Select and reproduce each line of the listing below that bears the string "down".
**** INFORMATION SUPPLIED ****
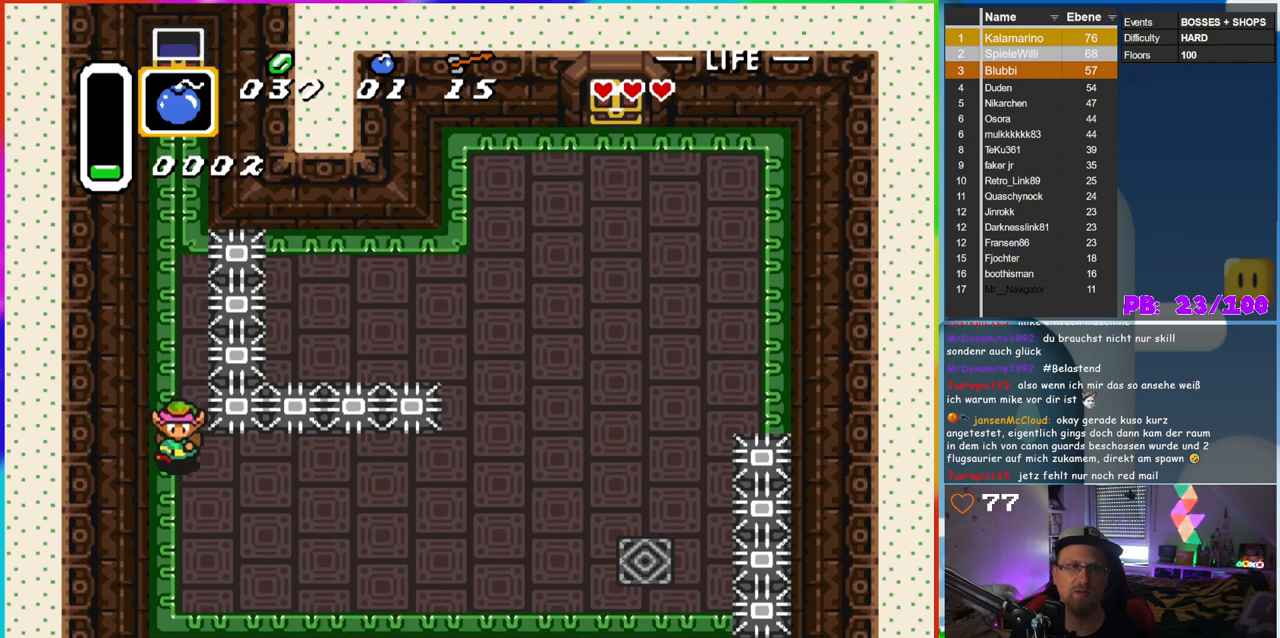
{"buttons": ["DPAD_RIGHT"], "events": [[183, "DPAD_RIGHT", "down"], [217, "DPAD_DOWN", "up"]]}
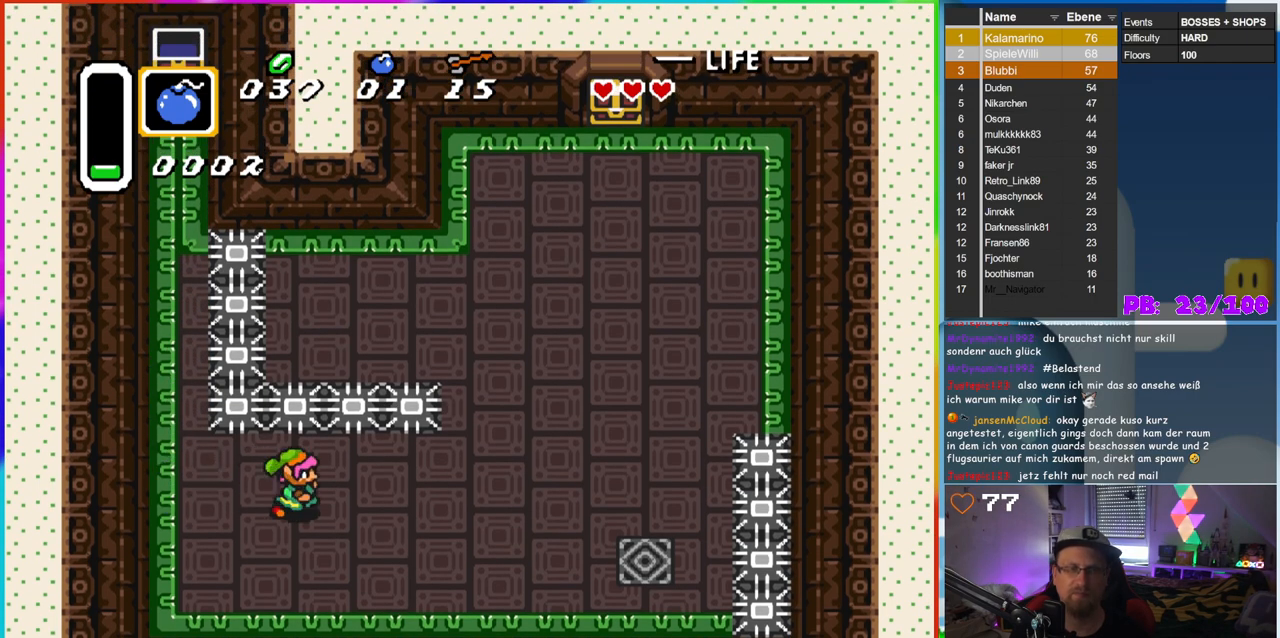
{"buttons": ["DPAD_RIGHT"], "events": []}
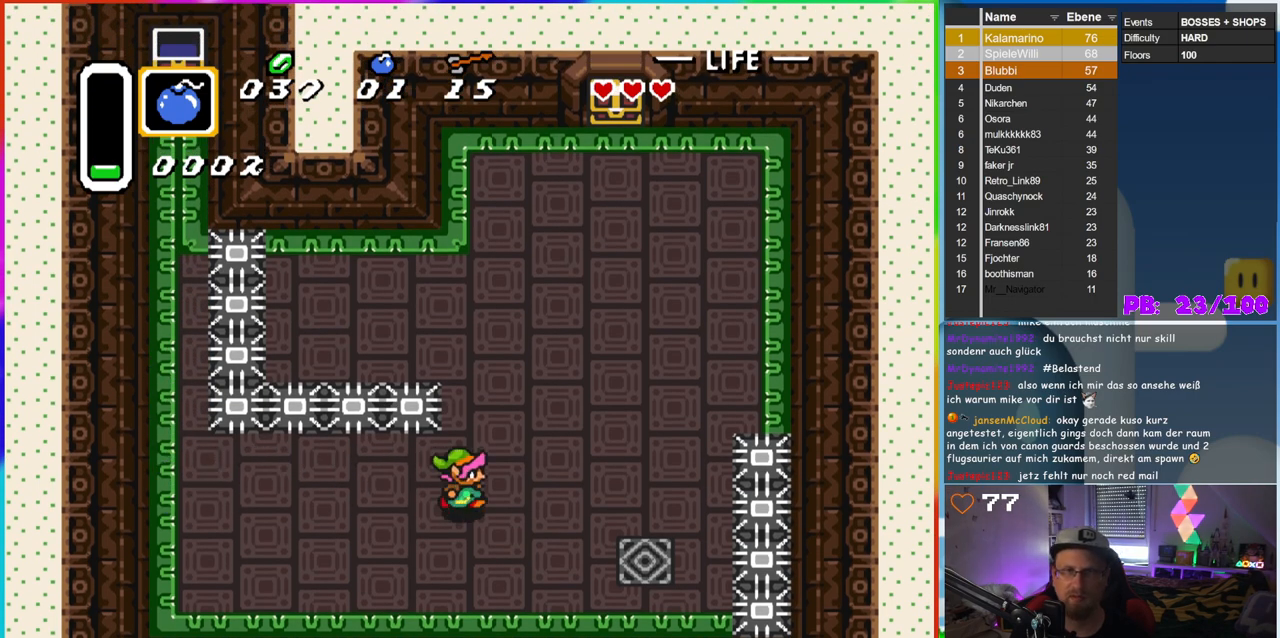
{"buttons": ["DPAD_UP"], "events": [[250, "DPAD_UP", "down"], [417, "DPAD_RIGHT", "up"]]}
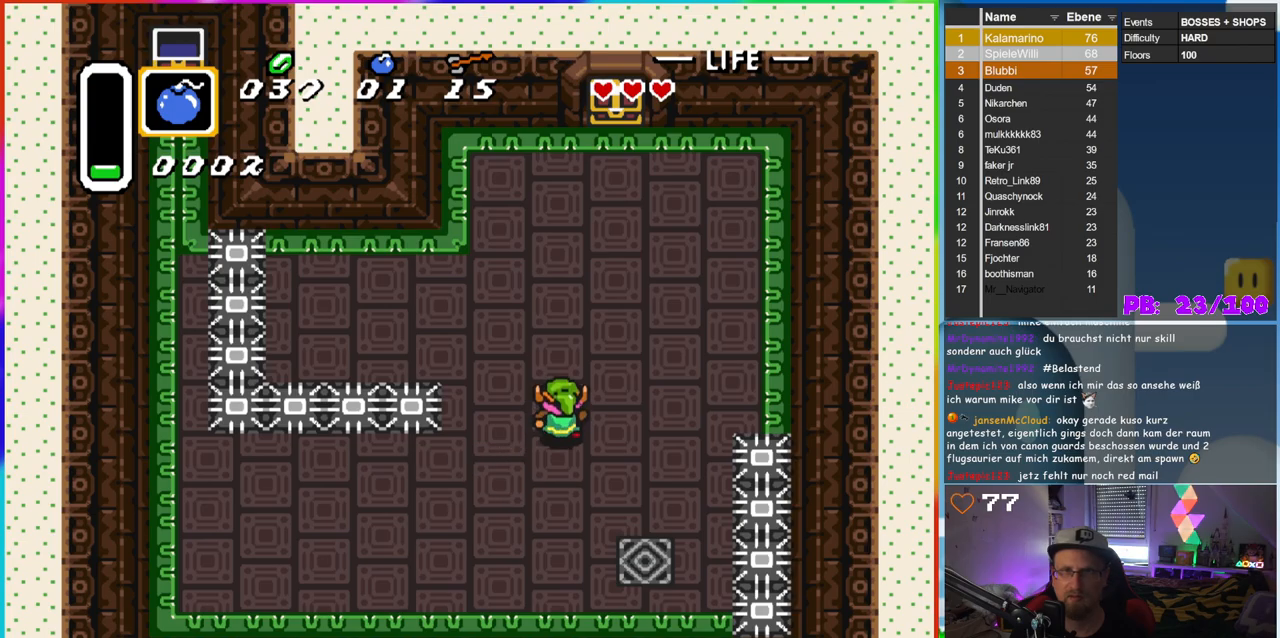
{"buttons": ["DPAD_UP"], "events": []}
****
* **ANSWER**
{"buttons": ["DPAD_RIGHT"], "events": [[183, "DPAD_RIGHT", "down"], [217, "DPAD_DOWN", "up"]]}
{"buttons": ["DPAD_UP"], "events": [[250, "DPAD_UP", "down"], [417, "DPAD_RIGHT", "up"]]}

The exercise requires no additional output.